Эльза чувствовала, как у нее начинает мутиться разум. Да люди ли то перед ней? В здравом ли уме человек, задающий такие вопросы? Она еще держалась, а инквизиторам важно было сломить ее волю, добиться нервного срыва, заставить признаться во всем. Но она не признавалась, понимая, что одно только «да» вызовет град новых нелепостей, которые проложат прямой путь к костру. Вместо них посыпались угрозы. Но и они не возымели действия; Эльза молчала, не выказывая признаков страха.
Наконец повисла пауза. Эльза даже удивилась: что это они?.. Неужели все кончилось? Значит, ничего не добившись, они ее отпустят? Но три пары прорезей, пошевелившись, вновь застыли; оттуда, из этих щелей, все так же холодно и отчужденно глядели на жертву злые глаза. Теперь, когда стало ясно, что волю обвиняемой не сломить и добровольных признаний от нее не добиться, инквизиторы пришли к заключению, что, исходя из желания выведать правду, надлежит избрать последнюю меру воздействия – пытку. Физические муки в этом отношении помогут значительно эффективнее мук моральных. Они коротко посовещались, собственно, лишь кивнули друг другу, обронив при этом несколько латинских фраз. Эльза уловила: Satis! Periculum in mora. Finis coronabit opus[66]. После этого Содон произнес, обращаясь к ней:
– Мы не добились от тебя признательных показаний, а потому ради торжества истины нам придется прибегнуть к более действенному средству, именуемому пыткой.

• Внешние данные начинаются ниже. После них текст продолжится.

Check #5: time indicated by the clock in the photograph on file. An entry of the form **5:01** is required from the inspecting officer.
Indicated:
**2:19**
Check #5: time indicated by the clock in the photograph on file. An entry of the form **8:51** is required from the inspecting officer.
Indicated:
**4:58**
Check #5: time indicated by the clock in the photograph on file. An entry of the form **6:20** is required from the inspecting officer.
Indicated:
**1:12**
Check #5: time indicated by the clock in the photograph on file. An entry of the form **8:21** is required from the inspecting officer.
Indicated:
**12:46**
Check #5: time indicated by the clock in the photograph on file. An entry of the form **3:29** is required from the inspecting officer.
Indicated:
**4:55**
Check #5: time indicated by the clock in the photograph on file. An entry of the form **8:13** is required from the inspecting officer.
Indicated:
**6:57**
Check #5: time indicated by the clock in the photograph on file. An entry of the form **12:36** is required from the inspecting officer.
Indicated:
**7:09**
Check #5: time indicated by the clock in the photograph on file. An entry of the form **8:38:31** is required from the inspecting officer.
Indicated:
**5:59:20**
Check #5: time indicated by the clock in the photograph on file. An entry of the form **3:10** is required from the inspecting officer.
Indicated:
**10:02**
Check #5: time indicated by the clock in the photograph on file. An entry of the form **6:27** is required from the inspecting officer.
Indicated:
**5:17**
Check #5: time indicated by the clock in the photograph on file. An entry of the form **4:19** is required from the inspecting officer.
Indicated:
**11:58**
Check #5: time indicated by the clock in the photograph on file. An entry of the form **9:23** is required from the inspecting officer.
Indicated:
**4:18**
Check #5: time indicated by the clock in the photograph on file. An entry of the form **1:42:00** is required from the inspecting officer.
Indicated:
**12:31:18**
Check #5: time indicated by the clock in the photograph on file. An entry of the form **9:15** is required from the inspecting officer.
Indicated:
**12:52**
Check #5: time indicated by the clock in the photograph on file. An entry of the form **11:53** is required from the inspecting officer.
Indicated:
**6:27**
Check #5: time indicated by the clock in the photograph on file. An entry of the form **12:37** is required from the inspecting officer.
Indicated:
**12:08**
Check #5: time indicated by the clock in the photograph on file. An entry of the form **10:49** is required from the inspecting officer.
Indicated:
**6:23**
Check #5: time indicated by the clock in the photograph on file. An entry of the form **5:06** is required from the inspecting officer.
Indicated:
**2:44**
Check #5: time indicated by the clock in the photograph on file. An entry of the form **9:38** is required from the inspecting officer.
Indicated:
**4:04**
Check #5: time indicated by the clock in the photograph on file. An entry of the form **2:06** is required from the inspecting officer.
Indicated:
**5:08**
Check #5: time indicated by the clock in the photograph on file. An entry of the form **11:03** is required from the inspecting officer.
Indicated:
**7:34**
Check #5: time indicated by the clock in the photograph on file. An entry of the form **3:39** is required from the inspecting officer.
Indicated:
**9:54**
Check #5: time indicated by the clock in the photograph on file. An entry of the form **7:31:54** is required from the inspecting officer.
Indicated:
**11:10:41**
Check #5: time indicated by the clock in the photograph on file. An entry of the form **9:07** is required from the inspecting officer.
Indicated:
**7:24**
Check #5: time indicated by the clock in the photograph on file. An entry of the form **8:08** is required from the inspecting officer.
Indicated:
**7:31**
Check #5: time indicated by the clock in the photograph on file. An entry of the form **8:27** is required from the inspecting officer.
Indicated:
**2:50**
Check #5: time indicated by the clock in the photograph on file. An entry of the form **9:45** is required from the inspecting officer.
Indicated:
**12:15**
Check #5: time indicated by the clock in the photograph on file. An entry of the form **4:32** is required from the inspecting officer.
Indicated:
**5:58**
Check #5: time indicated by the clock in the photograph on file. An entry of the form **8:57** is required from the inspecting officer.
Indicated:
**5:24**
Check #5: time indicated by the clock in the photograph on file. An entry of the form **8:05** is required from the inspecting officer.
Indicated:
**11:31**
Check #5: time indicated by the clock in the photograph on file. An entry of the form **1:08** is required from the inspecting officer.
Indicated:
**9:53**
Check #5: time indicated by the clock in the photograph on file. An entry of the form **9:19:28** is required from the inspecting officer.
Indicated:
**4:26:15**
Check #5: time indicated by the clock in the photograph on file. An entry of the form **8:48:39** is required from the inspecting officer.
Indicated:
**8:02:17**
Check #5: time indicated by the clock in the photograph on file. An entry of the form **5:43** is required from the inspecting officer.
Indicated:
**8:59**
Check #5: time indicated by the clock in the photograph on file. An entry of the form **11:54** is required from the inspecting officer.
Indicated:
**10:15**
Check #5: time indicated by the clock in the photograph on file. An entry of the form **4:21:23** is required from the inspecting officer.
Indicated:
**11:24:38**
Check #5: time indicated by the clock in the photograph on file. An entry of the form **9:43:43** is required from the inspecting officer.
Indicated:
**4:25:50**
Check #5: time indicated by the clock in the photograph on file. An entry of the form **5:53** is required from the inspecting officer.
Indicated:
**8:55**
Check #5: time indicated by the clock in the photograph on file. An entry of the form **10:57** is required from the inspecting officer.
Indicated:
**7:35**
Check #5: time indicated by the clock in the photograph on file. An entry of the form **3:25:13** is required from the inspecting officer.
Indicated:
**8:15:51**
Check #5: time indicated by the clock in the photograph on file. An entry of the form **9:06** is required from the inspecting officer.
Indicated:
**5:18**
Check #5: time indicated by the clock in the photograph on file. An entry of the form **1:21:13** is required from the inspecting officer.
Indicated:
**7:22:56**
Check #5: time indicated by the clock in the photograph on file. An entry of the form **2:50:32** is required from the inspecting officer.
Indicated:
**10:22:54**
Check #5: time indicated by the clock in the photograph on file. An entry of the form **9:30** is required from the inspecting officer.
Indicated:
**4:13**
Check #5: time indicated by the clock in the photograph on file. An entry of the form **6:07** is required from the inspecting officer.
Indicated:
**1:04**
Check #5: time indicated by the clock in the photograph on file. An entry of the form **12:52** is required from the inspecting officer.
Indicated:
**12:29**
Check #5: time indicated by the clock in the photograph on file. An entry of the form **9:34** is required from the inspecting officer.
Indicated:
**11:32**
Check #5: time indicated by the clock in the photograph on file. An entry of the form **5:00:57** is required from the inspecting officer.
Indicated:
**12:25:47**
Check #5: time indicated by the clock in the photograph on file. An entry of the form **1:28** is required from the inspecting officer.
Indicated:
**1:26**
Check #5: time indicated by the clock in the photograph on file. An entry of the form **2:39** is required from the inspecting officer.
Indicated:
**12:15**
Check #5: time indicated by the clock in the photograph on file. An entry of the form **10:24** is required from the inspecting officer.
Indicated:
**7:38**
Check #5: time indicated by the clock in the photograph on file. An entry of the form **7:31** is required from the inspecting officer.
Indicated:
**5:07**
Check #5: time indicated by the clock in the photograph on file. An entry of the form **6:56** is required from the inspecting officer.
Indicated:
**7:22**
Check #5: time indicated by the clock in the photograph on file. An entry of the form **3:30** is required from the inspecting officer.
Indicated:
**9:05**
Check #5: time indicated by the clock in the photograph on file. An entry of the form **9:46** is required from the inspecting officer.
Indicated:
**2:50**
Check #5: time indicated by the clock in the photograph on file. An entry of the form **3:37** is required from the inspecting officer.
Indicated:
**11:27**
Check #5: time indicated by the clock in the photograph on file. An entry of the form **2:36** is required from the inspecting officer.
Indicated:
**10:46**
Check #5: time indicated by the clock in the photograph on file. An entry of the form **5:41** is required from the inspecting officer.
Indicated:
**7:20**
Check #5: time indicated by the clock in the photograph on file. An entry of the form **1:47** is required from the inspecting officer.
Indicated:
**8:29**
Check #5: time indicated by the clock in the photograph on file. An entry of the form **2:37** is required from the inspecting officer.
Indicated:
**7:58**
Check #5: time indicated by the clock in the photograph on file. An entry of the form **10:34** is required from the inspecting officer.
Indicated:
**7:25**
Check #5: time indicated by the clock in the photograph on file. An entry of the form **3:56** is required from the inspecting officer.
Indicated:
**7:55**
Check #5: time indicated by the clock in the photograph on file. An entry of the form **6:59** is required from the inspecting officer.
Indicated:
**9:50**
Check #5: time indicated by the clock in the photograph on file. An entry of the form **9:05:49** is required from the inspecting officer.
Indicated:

– Пыткой?.. – У нее даже остановилось дыхание. Она по-настоящему испугалась. – Но это невозможно!
– Ты можешь предложить что-то иное?
– Вы намерены обречь меня на ужасные страдания…
– Иисус Христос тоже страдал. И что, в конце концов, есть человеческая жизнь, если не наказание за первородный грех прародителей наших, а потому истязание бренного тела ради спасения души есть акт милосердия.
– Но я не хочу! Я вам все сказала…
– Не бойся, это будет совсем не больно. Тебя всего лишь подвесят к потолку, где ты провисишь некоторое время с вывернутыми руками. Если ты по-прежнему будешь упорствовать, на тебя наденут «испанские сапоги» – милые такие сапожки с деревянными голенищами. Наш палач умеет это делать, будь уверена, он превосходный обувщик. Ну, ты все поняла, дочь моя? Ступай пока что, за тобой очень скоро придут. У тебя будет время на раздумья. Помни, признания в ереси и выдача сообщников избавят тебя от плетей, «сапог» и потолка.